In this talk, I will first describe a new form of electronics, namely “rubbery electronics”, with skin-like softness and stretchability, which is constructed based upon elastic rubbery electronic materials. As the core basis of rubbery electronics, rubbery semiconductor has been developed through composite engineering based on commercial available materials and manufactured in a scalable and reliable manner. These manufacturing and device innovations set a foundation to realize fully rubbery electronics, circuits and sensors. In particular, rubbery transistors, logic gates, integrated electronics, sensors, smart skins, implants, neuro devices, and integrated function systems will be demonstrated. In the second part of the talk, I will introduce the invention and development of conformal additive stamp (CAS) printing, a novel, reliable and versatile manufacturing technology for developing curvy electronics. Electronics with 3D curvilinear layouts, especially in the size range from millimeter to centimeter with accuracy of microns, are technically very challenge to build. The major hurdle lies in the lack of a proper manufacturing technology. CAS printing has therefore been developed to solve this long-standing manufacturing challenge. Systematic understanding and extensive employment of CAS printing for various curvy electronics will be presented to illustrate its manufacturing fidelity. Devices such as smart contact lens with integrated sensors and electronics for multiple diagnostic functions will be demonstrated. Soft and curvy electronics have opened new paradigms for personal healthcare, medical diagnosis, biological studies, human-machine interfaces, soft machines, etc.

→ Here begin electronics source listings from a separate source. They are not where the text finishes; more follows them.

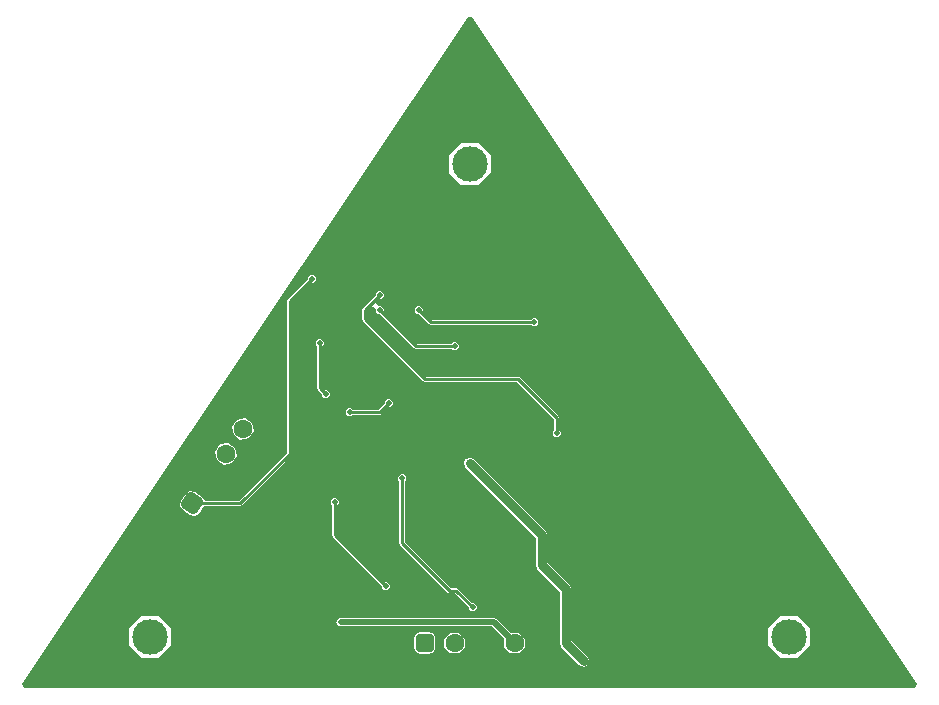
<source format=gbl>
G04*
G04 #@! TF.GenerationSoftware,Altium Limited,Altium Designer,21.6.4 (81)*
G04*
G04 Layer_Physical_Order=2*
G04 Layer_Color=9720587*
%FSLAX23Y23*%
%MOIN*%
G70*
G04*
G04 #@! TF.SameCoordinates,5C7EE660-6927-4EDB-96E5-1C855801FDE5*
G04*
G04*
G04 #@! TF.FilePolarity,Positive*
G04*
G01*
G75*
%ADD67C,0.010*%
%ADD69C,0.020*%
%ADD70C,0.030*%
%ADD71C,0.118*%
%ADD72C,0.063*%
G04:AMPARAMS|DCode=73|XSize=63mil|YSize=63mil|CornerRadius=16mil|HoleSize=0mil|Usage=FLASHONLY|Rotation=56.000|XOffset=0mil|YOffset=0mil|HoleType=Round|Shape=RoundedRectangle|*
%AMROUNDEDRECTD73*
21,1,0.063,0.031,0,0,56.0*
21,1,0.031,0.063,0,0,56.0*
1,1,0.031,0.022,0.004*
1,1,0.031,0.004,-0.022*
1,1,0.031,-0.022,-0.004*
1,1,0.031,-0.004,0.022*
%
%ADD73ROUNDEDRECTD73*%
G04:AMPARAMS|DCode=74|XSize=63mil|YSize=63mil|CornerRadius=16mil|HoleSize=0mil|Usage=FLASHONLY|Rotation=0.000|XOffset=0mil|YOffset=0mil|HoleType=Round|Shape=RoundedRectangle|*
%AMROUNDEDRECTD74*
21,1,0.063,0.031,0,0,0.0*
21,1,0.031,0.063,0,0,0.0*
1,1,0.031,0.016,-0.016*
1,1,0.031,-0.016,-0.016*
1,1,0.031,-0.016,0.016*
1,1,0.031,0.016,0.016*
%
%ADD74ROUNDEDRECTD74*%
%ADD75C,0.020*%
G36*
X1491Y-737D02*
X1484Y-750D01*
X-1484D01*
X-1491Y-737D01*
X-7Y1489D01*
X7D01*
X1491Y-737D01*
D02*
G37*
%LPC*%
G36*
X29Y1067D02*
X-29D01*
X-70Y1026D01*
Y968D01*
X-29Y927D01*
X29D01*
X70Y968D01*
Y1026D01*
X29Y1067D01*
D02*
G37*
G36*
X-165Y523D02*
X-175D01*
X-183Y515D01*
Y505D01*
X-175Y497D01*
X-169D01*
X-136Y464D01*
X-130Y461D01*
X205D01*
X210Y457D01*
X220D01*
X228Y465D01*
Y475D01*
X220Y483D01*
X210D01*
X205Y479D01*
X-126D01*
X-157Y509D01*
Y515D01*
X-165Y523D01*
D02*
G37*
G36*
X-295Y573D02*
X-305D01*
X-313Y565D01*
Y559D01*
X-356Y516D01*
X-359Y510D01*
Y480D01*
X-356Y474D01*
X-156Y274D01*
X-150Y271D01*
X157D01*
X281Y147D01*
Y110D01*
X277Y105D01*
Y95D01*
X285Y87D01*
X295D01*
X303Y95D01*
Y105D01*
X299Y110D01*
Y151D01*
X296Y157D01*
X167Y286D01*
X161Y289D01*
X-146D01*
X-341Y484D01*
Y506D01*
X-325Y523D01*
X-313Y514D01*
X-313Y512D01*
X-313D01*
X-313Y512D01*
Y505D01*
X-305Y497D01*
X-299D01*
X-186Y384D01*
X-180Y381D01*
X-60D01*
X-55Y377D01*
X-45D01*
X-37Y385D01*
Y395D01*
X-45Y403D01*
X-55D01*
X-60Y399D01*
X-176D01*
X-287Y509D01*
Y515D01*
X-295Y523D01*
X-304Y523D01*
X-313Y535D01*
X-301Y547D01*
X-295D01*
X-287Y555D01*
Y565D01*
X-295Y573D01*
D02*
G37*
G36*
X-495Y413D02*
X-505D01*
X-513Y405D01*
Y395D01*
X-509Y390D01*
Y250D01*
X-506Y244D01*
X-493Y231D01*
Y225D01*
X-485Y217D01*
X-475D01*
X-467Y225D01*
Y235D01*
X-475Y243D01*
X-481D01*
X-491Y254D01*
Y390D01*
X-487Y395D01*
Y405D01*
X-495Y413D01*
D02*
G37*
G36*
X-265Y213D02*
X-275D01*
X-283Y205D01*
Y199D01*
X-304Y179D01*
X-390D01*
X-395Y183D01*
X-405D01*
X-413Y175D01*
Y165D01*
X-405Y157D01*
X-395D01*
X-390Y161D01*
X-300D01*
X-294Y164D01*
X-271Y187D01*
X-265D01*
X-257Y195D01*
Y205D01*
X-265Y213D01*
D02*
G37*
G36*
X-749Y151D02*
X-777Y145D01*
X-793Y122D01*
X-787Y94D01*
X-764Y78D01*
X-736Y83D01*
X-720Y107D01*
X-725Y135D01*
X-749Y151D01*
D02*
G37*
G36*
X-805Y68D02*
X-833Y63D01*
X-849Y39D01*
X-843Y11D01*
X-819Y-5D01*
X-791Y0D01*
X-775Y24D01*
X-781Y52D01*
X-805Y68D01*
D02*
G37*
G36*
X-520Y628D02*
X-530D01*
X-538Y620D01*
Y614D01*
X-606Y546D01*
X-609Y540D01*
Y34D01*
X-768Y-126D01*
X-882D01*
X-891Y-113D01*
X-917Y-96D01*
X-932Y-93D01*
X-945Y-101D01*
X-963Y-127D01*
X-966Y-142D01*
X-957Y-155D01*
X-931Y-173D01*
X-916Y-176D01*
X-903Y-168D01*
X-886Y-143D01*
X-764D01*
X-758Y-140D01*
X-594Y24D01*
X-591Y30D01*
Y536D01*
X-526Y602D01*
X-520D01*
X-512Y610D01*
Y620D01*
X-520Y628D01*
D02*
G37*
G36*
X-445Y-117D02*
X-455D01*
X-463Y-125D01*
Y-135D01*
X-459Y-140D01*
Y-240D01*
X-456Y-246D01*
X-293Y-409D01*
Y-415D01*
X-285Y-423D01*
X-275D01*
X-267Y-415D01*
Y-405D01*
X-275Y-397D01*
X-281D01*
X-441Y-236D01*
Y-140D01*
X-437Y-135D01*
Y-125D01*
X-445Y-117D01*
D02*
G37*
G36*
X-220Y-37D02*
X-230D01*
X-238Y-45D01*
Y-55D01*
X-234Y-60D01*
Y-265D01*
X-231Y-271D01*
X-71Y-431D01*
X-65Y-434D01*
X-49D01*
X-3Y-479D01*
Y-485D01*
X5Y-493D01*
X15D01*
X23Y-485D01*
Y-475D01*
X15Y-467D01*
X9D01*
X-39Y-419D01*
X-45Y-416D01*
X-61D01*
X-216Y-261D01*
Y-60D01*
X-212Y-55D01*
Y-45D01*
X-220Y-37D01*
D02*
G37*
G36*
X80Y-516D02*
X-430D01*
X-433Y-517D01*
X-435D01*
X-437Y-519D01*
X-440Y-520D01*
X-441Y-523D01*
X-443Y-525D01*
Y-527D01*
X-444Y-530D01*
X-443Y-533D01*
Y-535D01*
X-441Y-537D01*
X-440Y-540D01*
X-437Y-541D01*
X-435Y-543D01*
X-433D01*
X-430Y-544D01*
X74D01*
X116Y-586D01*
X116Y-586D01*
Y-614D01*
X136Y-634D01*
X164D01*
X184Y-614D01*
Y-586D01*
X164Y-566D01*
X136D01*
X136Y-566D01*
X90Y-520D01*
X80Y-516D01*
D02*
G37*
G36*
X-36Y-566D02*
X-64D01*
X-84Y-586D01*
Y-614D01*
X-64Y-634D01*
X-36D01*
X-16Y-614D01*
Y-586D01*
X-36Y-566D01*
D02*
G37*
G36*
X-134Y-564D02*
X-166D01*
X-180Y-570D01*
X-186Y-584D01*
Y-616D01*
X-180Y-630D01*
X-166Y-636D01*
X-134D01*
X-120Y-630D01*
X-114Y-616D01*
Y-584D01*
X-120Y-570D01*
X-134Y-564D01*
D02*
G37*
G36*
X1094Y-508D02*
X1036D01*
X995Y-549D01*
Y-607D01*
X1036Y-648D01*
X1094D01*
X1135Y-607D01*
Y-549D01*
X1094Y-508D01*
D02*
G37*
G36*
X-1036D02*
X-1094D01*
X-1135Y-549D01*
Y-607D01*
X-1094Y-648D01*
X-1036D01*
X-995Y-607D01*
Y-549D01*
X-1036Y-508D01*
D02*
G37*
G36*
X0Y19D02*
X-14Y14D01*
X-19Y0D01*
X-14Y-14D01*
X221Y-248D01*
Y-340D01*
X226Y-354D01*
X301Y-428D01*
Y-600D01*
X306Y-614D01*
X366Y-674D01*
X380Y-679D01*
X394Y-674D01*
X399Y-660D01*
X394Y-646D01*
X339Y-592D01*
Y-420D01*
X334Y-406D01*
X259Y-332D01*
Y-240D01*
X254Y-226D01*
X14Y14D01*
X0Y19D01*
D02*
G37*
%LPD*%
D67*
X-130Y470D02*
X215D01*
X-45Y-425D02*
X10Y-480D01*
X-65Y-425D02*
X-45D01*
X-225Y-265D02*
Y-50D01*
Y-265D02*
X-65Y-425D01*
X290Y100D02*
Y151D01*
X161Y280D02*
X290Y151D01*
X-150Y280D02*
X161D01*
X-450Y-240D02*
Y-130D01*
Y-240D02*
X-280Y-410D01*
X-500Y250D02*
X-480Y230D01*
X-500Y250D02*
Y400D01*
X-300Y170D02*
X-270Y200D01*
X-400Y170D02*
X-300D01*
X-600Y540D02*
X-525Y615D01*
X-600Y30D02*
Y540D01*
X-764Y-134D02*
X-600Y30D01*
X-924Y-134D02*
X-764D01*
X-350Y480D02*
X-150Y280D01*
X-300Y510D02*
X-180Y390D01*
X-50D01*
X-350Y510D02*
X-300Y560D01*
X-350Y480D02*
Y510D01*
X-170D02*
X-130Y470D01*
D69*
X-430Y-530D02*
X80D01*
X150Y-600D01*
D70*
X0Y0D02*
X240Y-240D01*
Y-340D02*
Y-240D01*
X320Y-600D02*
X380Y-660D01*
X320Y-600D02*
Y-420D01*
X240Y-340D02*
X320Y-420D01*
D71*
X-1065Y-578D02*
D03*
X0Y997D02*
D03*
X1065Y-578D02*
D03*
D72*
X-756Y114D02*
D03*
X-812Y31D02*
D03*
X-868Y-51D02*
D03*
X-50Y-600D02*
D03*
X50D02*
D03*
X150D02*
D03*
D73*
X-924Y-134D02*
D03*
D74*
X-150Y-600D02*
D03*
D75*
X-95Y-20D02*
D03*
X215Y470D02*
D03*
X710Y365D02*
D03*
X355Y275D02*
D03*
X550Y530D02*
D03*
X685Y215D02*
D03*
X10Y-480D02*
D03*
X-225Y-50D02*
D03*
X0Y0D02*
D03*
X290Y100D02*
D03*
X-260Y-330D02*
D03*
X825Y-185D02*
D03*
X485Y-130D02*
D03*
X885Y-30D02*
D03*
X745Y150D02*
D03*
X-430Y-530D02*
D03*
X-450Y-130D02*
D03*
X270Y720D02*
D03*
X-560Y370D02*
D03*
X-780Y-415D02*
D03*
X545Y-500D02*
D03*
X615Y-350D02*
D03*
X-945Y-655D02*
D03*
X140Y520D02*
D03*
X-395Y635D02*
D03*
X-135Y700D02*
D03*
X250Y560D02*
D03*
X240Y-340D02*
D03*
X380Y-660D02*
D03*
X-280Y-410D02*
D03*
X-500Y400D02*
D03*
X-480Y230D02*
D03*
X-270Y200D02*
D03*
X-400Y170D02*
D03*
X-525Y615D02*
D03*
X-300Y510D02*
D03*
X-50Y390D02*
D03*
X-170Y510D02*
D03*
X-300Y560D02*
D03*
M02*

</source>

Bio: Dr. Cunjiang Yu is currently the Bill D. Cook Assistant Professor of Mechanical Engineering at the University of Houston, with joint appointments in Electrical and Computer Engineering, Materials Science and Engineering, and Biomedical Engineering. He completed his Ph.D. in Mechanical Engineering within three years at Arizona State University in 2010 and was trained as a postdoc at the University of Illinois at Urbana-Champaign before joining University of Houston in 2013. Dr. Yu is a recipient of NSF CAREER Award, ONR Young Investigator Award, MIT Technology Review 35 Top Innovators under the age of 35 - TR35 China, Society of Manufacturing Engineers Outstanding Young Manufacturing Engineer Award, Young Investigator Awards from American Vacuum Society and American Chemical Society, 3M Non-Tenured Faculty Award, and a few research and teaching awards at University of Houston. His recent research has been reported or highlighted by many media outlets, such as Time, Discovery, BBC News, NBC News, Science News, USA Today, etc.